Legal Mobilization and the Infrastructures of Protest Culture
Coordinators: Jeff Handmaker (Erasmus University Rotterdam), Mikel Diez Sarasola (Universidad del País Vasco UPV/EHU), Sanne Taekema (Erasmus University Rotterdam), Michał Stambulski (Erasmus University Rotterdam)
Description of the meeting
Protests have long been a fundamental and controversial mechanism for citizens to voice their grievances and challenge authority. Yet in recent years, discussions about the legal limits of protests and their potential to transform contemporary democracies have intensified. In 2019 and 2023, Dutch farmers used farm machinery, blocking public roads protesting planned regulations limiting nitrogen emissions in industrial livestock production. In this case, the climate crisis, animal rights and the economic and labour interests of farmers collide, without a clear resolution. In 2020-21, a wave of “Black Protests” spread through Poland in a reaction to laws restricting abortion and what were seen as attacks on the constitution. The scale of the pro-choice street protests was unprecedented in the country’s history, yet they were not translated into changes in the law. Following a series of judicial decisions against the plans for the normalization of the Basque language in the public administration, a series of demonstrations and protests have and are taking place in the Basque Country calling into question the rule of law and constitutional premises as contrary to a certain conception of Basque collective identity.

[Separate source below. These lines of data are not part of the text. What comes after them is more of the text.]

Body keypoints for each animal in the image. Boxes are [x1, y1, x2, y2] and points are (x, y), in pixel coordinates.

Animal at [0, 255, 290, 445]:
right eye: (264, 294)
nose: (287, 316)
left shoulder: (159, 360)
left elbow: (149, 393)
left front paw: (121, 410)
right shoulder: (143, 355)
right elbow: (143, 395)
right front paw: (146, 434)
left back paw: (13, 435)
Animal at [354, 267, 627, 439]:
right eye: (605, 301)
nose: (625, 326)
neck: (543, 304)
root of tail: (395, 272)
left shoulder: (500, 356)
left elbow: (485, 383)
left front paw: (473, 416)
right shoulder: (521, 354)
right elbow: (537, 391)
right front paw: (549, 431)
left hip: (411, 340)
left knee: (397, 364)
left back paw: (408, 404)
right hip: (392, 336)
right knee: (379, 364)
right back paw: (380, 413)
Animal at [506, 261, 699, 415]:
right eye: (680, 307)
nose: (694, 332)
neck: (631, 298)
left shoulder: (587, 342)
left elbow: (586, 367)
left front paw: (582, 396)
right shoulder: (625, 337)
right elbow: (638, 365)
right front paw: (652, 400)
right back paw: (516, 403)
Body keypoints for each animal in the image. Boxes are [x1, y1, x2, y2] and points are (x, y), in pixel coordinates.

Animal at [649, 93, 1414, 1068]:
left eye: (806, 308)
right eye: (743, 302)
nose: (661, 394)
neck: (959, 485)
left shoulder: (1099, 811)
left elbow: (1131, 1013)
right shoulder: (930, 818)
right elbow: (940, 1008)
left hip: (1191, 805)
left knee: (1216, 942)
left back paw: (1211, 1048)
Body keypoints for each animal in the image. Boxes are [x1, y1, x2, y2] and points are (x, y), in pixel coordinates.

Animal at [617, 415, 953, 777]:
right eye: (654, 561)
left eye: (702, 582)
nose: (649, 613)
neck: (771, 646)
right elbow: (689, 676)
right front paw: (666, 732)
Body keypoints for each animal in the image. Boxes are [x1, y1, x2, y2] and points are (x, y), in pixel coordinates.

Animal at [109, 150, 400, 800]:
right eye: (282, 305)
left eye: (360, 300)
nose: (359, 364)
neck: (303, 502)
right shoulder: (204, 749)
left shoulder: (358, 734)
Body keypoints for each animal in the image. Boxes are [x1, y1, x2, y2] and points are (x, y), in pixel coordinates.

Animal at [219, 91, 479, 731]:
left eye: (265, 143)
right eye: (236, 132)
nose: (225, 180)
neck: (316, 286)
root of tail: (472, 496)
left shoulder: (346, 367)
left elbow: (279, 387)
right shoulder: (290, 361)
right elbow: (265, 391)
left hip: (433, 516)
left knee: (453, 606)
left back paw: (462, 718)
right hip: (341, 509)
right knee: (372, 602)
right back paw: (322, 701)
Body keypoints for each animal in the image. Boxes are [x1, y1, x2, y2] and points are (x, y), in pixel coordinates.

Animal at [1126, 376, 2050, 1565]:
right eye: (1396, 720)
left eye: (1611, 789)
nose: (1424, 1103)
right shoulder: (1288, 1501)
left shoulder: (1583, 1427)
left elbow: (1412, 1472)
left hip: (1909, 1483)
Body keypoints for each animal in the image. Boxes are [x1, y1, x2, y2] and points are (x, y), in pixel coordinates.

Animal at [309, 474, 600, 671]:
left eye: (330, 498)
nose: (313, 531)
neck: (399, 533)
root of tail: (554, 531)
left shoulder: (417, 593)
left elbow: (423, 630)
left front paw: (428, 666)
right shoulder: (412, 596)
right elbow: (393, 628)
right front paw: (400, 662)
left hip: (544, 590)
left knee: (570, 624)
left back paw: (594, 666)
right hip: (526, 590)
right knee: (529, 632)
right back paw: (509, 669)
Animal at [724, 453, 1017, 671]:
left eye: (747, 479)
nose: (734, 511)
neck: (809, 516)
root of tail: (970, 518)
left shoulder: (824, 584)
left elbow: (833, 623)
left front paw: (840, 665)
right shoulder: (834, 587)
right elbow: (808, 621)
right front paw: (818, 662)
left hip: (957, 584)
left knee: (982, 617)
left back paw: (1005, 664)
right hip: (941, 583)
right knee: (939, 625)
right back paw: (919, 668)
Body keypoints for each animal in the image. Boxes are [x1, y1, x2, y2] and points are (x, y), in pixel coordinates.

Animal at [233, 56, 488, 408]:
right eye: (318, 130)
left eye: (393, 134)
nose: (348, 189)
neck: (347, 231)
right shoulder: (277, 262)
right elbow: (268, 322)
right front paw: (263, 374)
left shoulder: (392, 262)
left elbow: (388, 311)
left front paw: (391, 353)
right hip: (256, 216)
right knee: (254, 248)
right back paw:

The protests raised questions about the relationship between protests and collective identities. In late 2023, the right to protest itself came under pressure in several European countries in response to, primarily youth protesting Israel’s warfare in Gaza. Outside Europe, in 2019-20, Egypt saw a series of pro-democratic street protests against President Abdel Fattah el-Sisi, echoing the Arab Spring protests of 2011. Security forces responded with tear gas, rubber bullets and mass arrests of lawyers, human rights defenders, activists and opposition leaders. Similar developments, resembling the "pattern" of the Arab Spring and also prompting European reactions, took place in 2019-2022 in Sudan. This raises into question the impediments for democratic mobilization and the transferability and limits of European democratic values.
The aim of workshop is to undertake an analysis of the moral, legal and social dynamics of contemporary protests and their influence on political institutions. At the heart of the project is the question of the possibility of enhancing the impact of contemporary protest on the representativeness, pluralism, openness, effectiveness, and dialogue of contemporary democratic and rule-of-law based political systems. To this end, it is necessary to understand how the infrastructure of protests functions and how protest interlinks with other forms of political engagement and participation such as voting and everyday parliamentary decision making.